My personal take is that the defense industrial base will be an area that they have been working towards securing for when cmmc 2.0 comes in to regulation. That program keeps getting pushed further and further into the future by the US government it seems to be set in place now with realistic time frames.

The Aus tender website lists Archtis as a vendor under multiple current and future contracts. The switching costs are high, the churn rate for this company is near zero and every contract they have received from the government trends upwards. I appreciate your responses.

For me the risk reward seems reasonable at the current price, I am down on my holding like everyone else who has invested in this company and can only reevaluate the opportunity cost if I was to redeploy funds, it would still rank high. Whether governments and businesses decide that the reduction of risk to espionage by employing these products is worth it, only the future will tell. My gut feel is that you may be slightly biased and too close, much like I am biased by my anchor and time investment in the company.

I hope we can interact in the future.

I am 100% biased, I had long and ugly interactions with Peter Woodland (aka Tumby of Hotcopper) and a dozen or so Queensland tradies (do they all hang out at the same pub?) who got very angry, very aggressive, and very threatening while they were pumping this shamelessly through 2020 and 2021 - moving in the same circles as people like Tyson Scholz.

And management enabled them at every, single, turn.

I agree with you though, that at this valuation it is compelling. Especially if we all understand this isn't a $250-500m stock any time soon then no one gets hurt!

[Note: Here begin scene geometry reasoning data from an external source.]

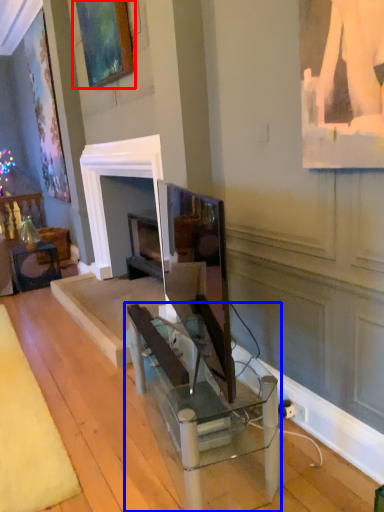
Question: Which object is closer to the camera taking this photo, picture frame (highlighted by a red box) or table (highlighted by a blue box)?

Choices:
 (A) picture frame
 (B) table

Answer: (B)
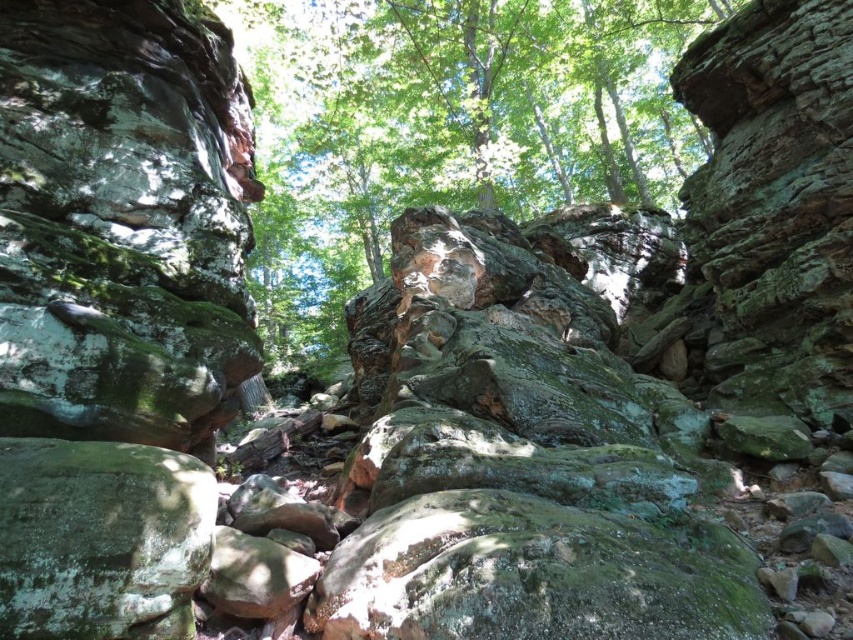
Between point (701, 24) and point (161, 566), which one is positioned in front?

Point (161, 566)

In the scene shown: Does green mossy rock at center have a lesser width compared to green mossy rock at lower left?

In fact, green mossy rock at center might be wider than green mossy rock at lower left.

Which is behind, point (263, 269) or point (3, 448)?

Point (263, 269)

Identify the location of green mossy rock at center. (448, 124).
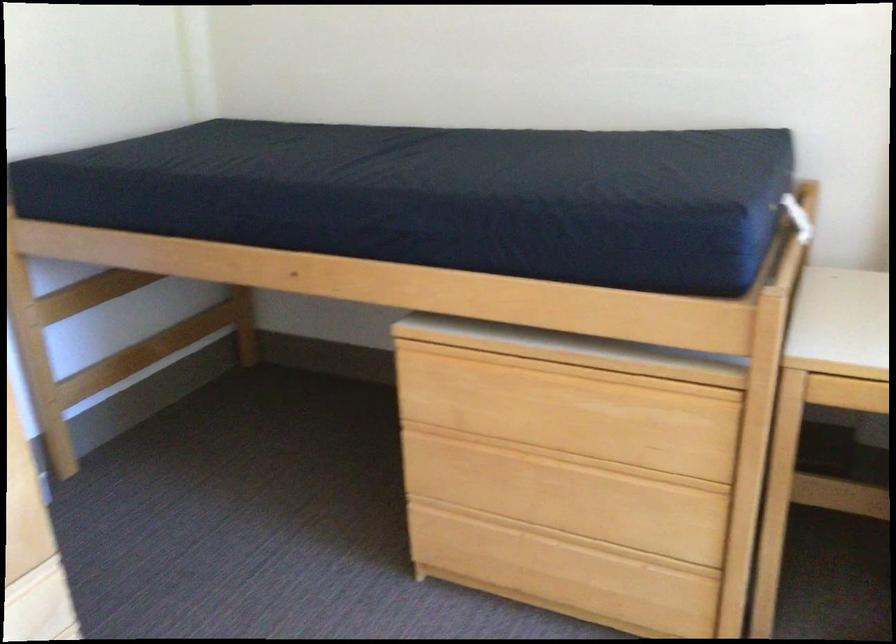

Not a good look, you're absolutely right. I believe we are not defined by one action, or inaction. But you would certainly hope that people learn from experiences like that, because it is certainly distasteful. I hope the new inclusions into the company provide some greater leadership. ????

Some words from the CEO, particularly around near term opportunities.

Last company to present.

https://youtu.be/G9hXc2IiFNg?si=WxDXLflvH_eRa1bi

Comments:

Contracts sole sourced - no competitors.

Customer churn - zero.

POC win ratio - greater than 95% success rate.

POCs won - waiting on budget allocations.

Kojensi clients - SAP, Thales, Rheinmetall, SAFRAN, Hanhwa, TOLL, babcock, etc.

Margins - increasing in line with revenue base shift from services to licence-based.

Cashflow - neutral to positive being targeted.

If these comments are all true - the value of the business will be materially higher, and justify the oft-spoken about re-rate.